While the recession hasn't been a joy for anyone, a report issued late last month by AARP finds it has been especially tough on Hispanic baby boomers. Based on polling in January (in conjunction with the National Hispana Leadership Institute and impreMedia), the report says 27 percent of Hispanic respondents age 45-64 lost a job in the past 12 months due to the economy. Another 38 percent "had work hours cut, had to take a pay cut or lost other forms of work-related income."
All this has had the inevitable bad effects on Hispanic boomers' spending power. Some examples: 74 percent have cut their spending on entertainment, 55 percent have postponed travel and 39 percent have cut back on medications. While debt reduction has been a mission for many consumers, 38 percent of these respondents have "had to borrow money to pay everyday living expenses" and 37 percent have been carrying higher balances on their credit cards.
The economy has also impinged on their ability to get ready for retirement. Thirty-nine percent of the poll's Hispanic boomers said they've stopped contributing to their IRA, 401(k) or other retirement nest egg. Worse yet, 23 percent have prematurely withdrawn money from such funds.

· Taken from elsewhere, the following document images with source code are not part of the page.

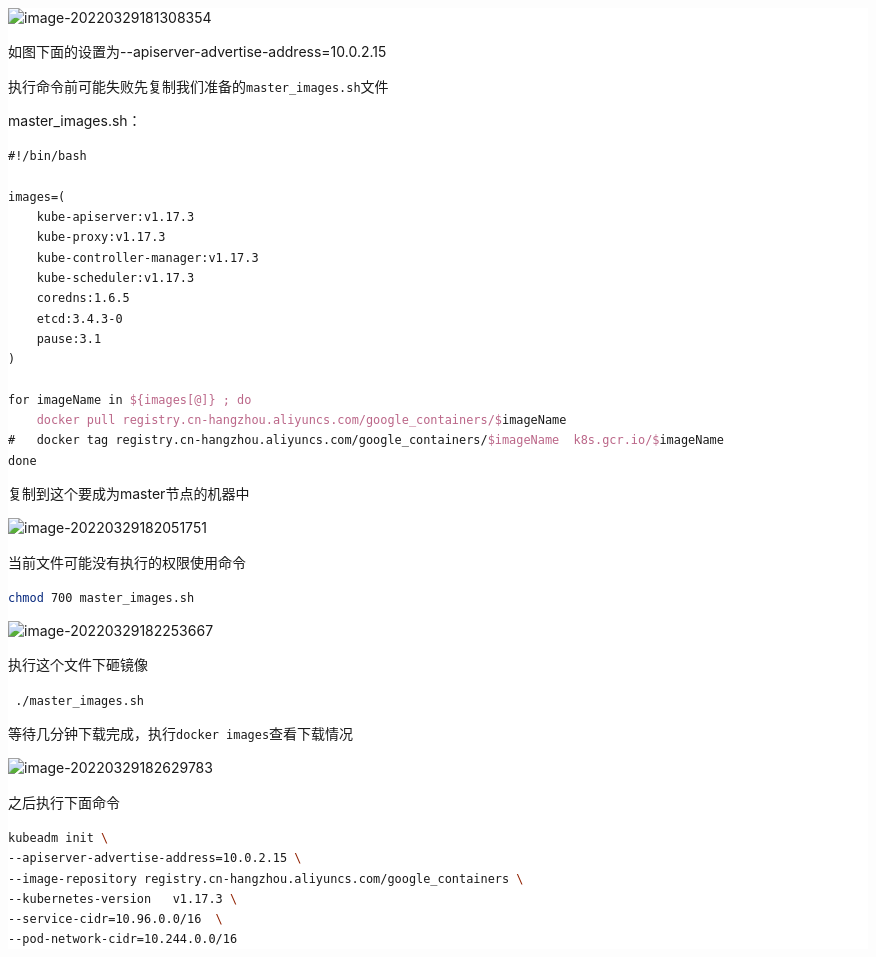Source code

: ![image-20220329181308354](https://chenfl-note.oss-cn-hangzhou.aliyuncs.com/note/java/K8S%E9%83%A8%E7%BD%B2%26DevOps/img/202204221757059.png)

如图下面的设置为--apiserver-advertise-address=10.0.2.15

执行命令前可能失败先复制我们准备的`master_images.sh`文件

master_images.sh：

```tex
#!/bin/bash

images=(
	kube-apiserver:v1.17.3
    kube-proxy:v1.17.3
	kube-controller-manager:v1.17.3
	kube-scheduler:v1.17.3
	coredns:1.6.5
	etcd:3.4.3-0
    pause:3.1
)

for imageName in ${images[@]} ; do
    docker pull registry.cn-hangzhou.aliyuncs.com/google_containers/$imageName
#   docker tag registry.cn-hangzhou.aliyuncs.com/google_containers/$imageName  k8s.gcr.io/$imageName
done

```

复制到这个要成为master节点的机器中

![image-20220329182051751](https://chenfl-note.oss-cn-hangzhou.aliyuncs.com/note/java/K8S%E9%83%A8%E7%BD%B2%26DevOps/img/202204221757189.png)

当前文件可能没有执行的权限使用命令

```bash
chmod 700 master_images.sh
```

![image-20220329182253667](https://chenfl-note.oss-cn-hangzhou.aliyuncs.com/note/java/K8S%E9%83%A8%E7%BD%B2%26DevOps/img/202204221757838.png)

执行这个文件下砸镜像

```bash
 ./master_images.sh
```

等待几分钟下载完成，执行`docker images`查看下载情况

![image-20220329182629783](https://chenfl-note.oss-cn-hangzhou.aliyuncs.com/note/java/K8S%E9%83%A8%E7%BD%B2%26DevOps/img/202204221757157.png)

之后执行下面命令

```bash
kubeadm init \
--apiserver-advertise-address=10.0.2.15 \
--image-repository registry.cn-hangzhou.aliyuncs.com/google_containers \
--kubernetes-version   v1.17.3 \
--service-cidr=10.96.0.0/16  \
--pod-network-cidr=10.244.0.0/16
```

No wonder just 21 percent feel "very confident" about being able to live comfortably throughout their retirement years, while 25 percent feel "not at all confident" of this. In fact, 23 percent said they've pushed back their retirement; 8 percent have come out of retirement and returned to the workforce.
The survey found large numbers of Hispanic boomers in the difficult "sandwich generation" position, helping to support children and elderly parents at the same time. Forty-six percent have "had to help a child pay bills or expenses" in the past year, while 28 percent have had to help a parent do so.